On 11/09/2020 17:07, Andrew Schulman via Cygwin-apps wrote:
cygport has automated a lot of the work of building and maintaining
packages for Cygwin. But one area where it doesn't help yet is in managing
the available releases of a package. For me as the maintainer of a dozen or
so packages, there are routine tasks that I still find to be painful:
* Finding out which versions of a package are currently available in the
Cygwin repositories, and which if any are marked as "test".
While this isn't the ideal way to find it, the package summary page now
provides this information e.g. [1]
https://cygwin.com/packages/summary/socat-src.html
* Marking or unmarking a version as "test".
* Removing versions from the repositories.
* Marking a package as obsolete.
I'd add to this list 'generating and sending the package announce email'.

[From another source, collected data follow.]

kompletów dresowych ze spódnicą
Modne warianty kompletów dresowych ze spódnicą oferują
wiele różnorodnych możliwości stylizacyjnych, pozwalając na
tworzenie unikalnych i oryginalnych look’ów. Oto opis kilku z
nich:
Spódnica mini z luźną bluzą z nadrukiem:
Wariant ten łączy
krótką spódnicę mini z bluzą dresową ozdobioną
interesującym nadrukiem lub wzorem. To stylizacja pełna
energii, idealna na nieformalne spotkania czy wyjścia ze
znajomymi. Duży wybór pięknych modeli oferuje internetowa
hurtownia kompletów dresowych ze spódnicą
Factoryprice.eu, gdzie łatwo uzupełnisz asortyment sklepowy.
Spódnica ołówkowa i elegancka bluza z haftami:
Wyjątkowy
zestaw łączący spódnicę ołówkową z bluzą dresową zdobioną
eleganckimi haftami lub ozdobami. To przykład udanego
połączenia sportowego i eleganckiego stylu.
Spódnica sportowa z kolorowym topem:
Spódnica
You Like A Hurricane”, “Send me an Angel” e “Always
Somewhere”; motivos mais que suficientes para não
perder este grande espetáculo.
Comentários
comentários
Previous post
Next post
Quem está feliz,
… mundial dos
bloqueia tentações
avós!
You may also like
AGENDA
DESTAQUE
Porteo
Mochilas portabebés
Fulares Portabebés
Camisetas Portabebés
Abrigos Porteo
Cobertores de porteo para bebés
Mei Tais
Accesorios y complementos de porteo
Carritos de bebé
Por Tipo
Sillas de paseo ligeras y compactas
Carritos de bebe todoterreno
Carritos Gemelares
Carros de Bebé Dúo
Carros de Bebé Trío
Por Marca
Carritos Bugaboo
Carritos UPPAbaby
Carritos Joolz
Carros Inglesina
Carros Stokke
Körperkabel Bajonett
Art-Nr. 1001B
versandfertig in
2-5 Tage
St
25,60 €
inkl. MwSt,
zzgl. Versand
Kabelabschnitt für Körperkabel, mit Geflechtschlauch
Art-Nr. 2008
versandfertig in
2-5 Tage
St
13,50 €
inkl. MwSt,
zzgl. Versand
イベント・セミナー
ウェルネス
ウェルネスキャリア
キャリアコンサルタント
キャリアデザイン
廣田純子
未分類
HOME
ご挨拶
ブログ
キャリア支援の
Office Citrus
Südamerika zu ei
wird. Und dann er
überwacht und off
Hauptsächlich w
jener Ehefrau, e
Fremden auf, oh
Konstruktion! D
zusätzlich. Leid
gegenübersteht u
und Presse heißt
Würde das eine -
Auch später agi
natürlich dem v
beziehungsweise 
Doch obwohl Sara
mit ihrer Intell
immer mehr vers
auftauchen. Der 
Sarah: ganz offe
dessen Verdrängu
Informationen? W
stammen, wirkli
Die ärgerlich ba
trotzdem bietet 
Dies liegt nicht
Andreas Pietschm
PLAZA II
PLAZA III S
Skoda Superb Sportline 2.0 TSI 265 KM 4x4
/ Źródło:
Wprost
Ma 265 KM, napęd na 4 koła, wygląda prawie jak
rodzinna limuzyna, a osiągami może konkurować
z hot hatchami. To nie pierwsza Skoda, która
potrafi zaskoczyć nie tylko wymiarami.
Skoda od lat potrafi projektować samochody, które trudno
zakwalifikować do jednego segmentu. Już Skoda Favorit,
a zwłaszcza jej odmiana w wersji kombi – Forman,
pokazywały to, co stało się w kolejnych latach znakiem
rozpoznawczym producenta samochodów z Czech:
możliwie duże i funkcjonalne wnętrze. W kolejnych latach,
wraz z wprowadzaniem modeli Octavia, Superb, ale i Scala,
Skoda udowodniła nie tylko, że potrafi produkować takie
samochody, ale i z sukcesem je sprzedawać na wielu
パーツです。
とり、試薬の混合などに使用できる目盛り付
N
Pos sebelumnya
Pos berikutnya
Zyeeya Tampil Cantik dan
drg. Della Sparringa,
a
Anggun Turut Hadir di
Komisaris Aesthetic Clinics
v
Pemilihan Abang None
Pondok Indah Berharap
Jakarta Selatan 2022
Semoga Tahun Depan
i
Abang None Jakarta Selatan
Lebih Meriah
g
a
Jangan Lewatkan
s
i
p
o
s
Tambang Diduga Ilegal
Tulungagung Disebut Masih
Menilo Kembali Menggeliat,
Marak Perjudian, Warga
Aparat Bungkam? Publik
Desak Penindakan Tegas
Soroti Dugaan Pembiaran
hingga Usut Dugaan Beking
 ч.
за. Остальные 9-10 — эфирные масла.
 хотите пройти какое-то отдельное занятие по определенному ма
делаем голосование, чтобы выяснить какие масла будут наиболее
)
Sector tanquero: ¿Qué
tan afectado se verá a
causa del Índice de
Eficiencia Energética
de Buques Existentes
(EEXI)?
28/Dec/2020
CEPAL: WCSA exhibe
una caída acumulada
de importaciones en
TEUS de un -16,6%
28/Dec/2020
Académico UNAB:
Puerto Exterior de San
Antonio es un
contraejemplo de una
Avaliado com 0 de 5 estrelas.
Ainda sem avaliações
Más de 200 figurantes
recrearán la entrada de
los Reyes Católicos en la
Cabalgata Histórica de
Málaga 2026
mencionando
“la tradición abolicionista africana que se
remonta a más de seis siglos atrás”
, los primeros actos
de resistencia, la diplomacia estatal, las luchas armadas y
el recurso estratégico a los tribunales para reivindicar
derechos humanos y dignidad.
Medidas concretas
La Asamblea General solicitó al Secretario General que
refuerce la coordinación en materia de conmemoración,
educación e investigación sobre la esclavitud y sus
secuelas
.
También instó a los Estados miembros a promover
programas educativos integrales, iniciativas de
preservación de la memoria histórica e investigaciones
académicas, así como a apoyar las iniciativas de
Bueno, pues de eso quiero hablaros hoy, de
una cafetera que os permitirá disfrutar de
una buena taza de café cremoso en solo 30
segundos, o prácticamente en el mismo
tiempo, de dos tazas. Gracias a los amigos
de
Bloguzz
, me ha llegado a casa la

All of these are still manual tasks. Most require digging through
documentation (though that's also much improved in the last few years),
manually editing .hint files or creating dummy package files, and manually
uploading files to the right places in sftp://cygwin.com. It's not fun, and
so I don't keep up with it as well as I should.
[...]
I think these are surmountable, but I want to know if there's a general
agreement that it's worth doing.
BTW a successful example like this one is the "cygport up" command, which
we added a few years ago to automate uploading packages to cygwin.com. I
think it's working well.
I'm very keen on reducing the maintainer workload by increasing the
automation available to them.
However, I'm not so sure about the approach proposed, which perpetuates
the 'create strange files which have a special meaning when uploaded
causing something non-obvious to happen' behaviour.
I think I'd perhaps rather just extend the work done with 'untest' [2]
to allow maintainers to do these things directly.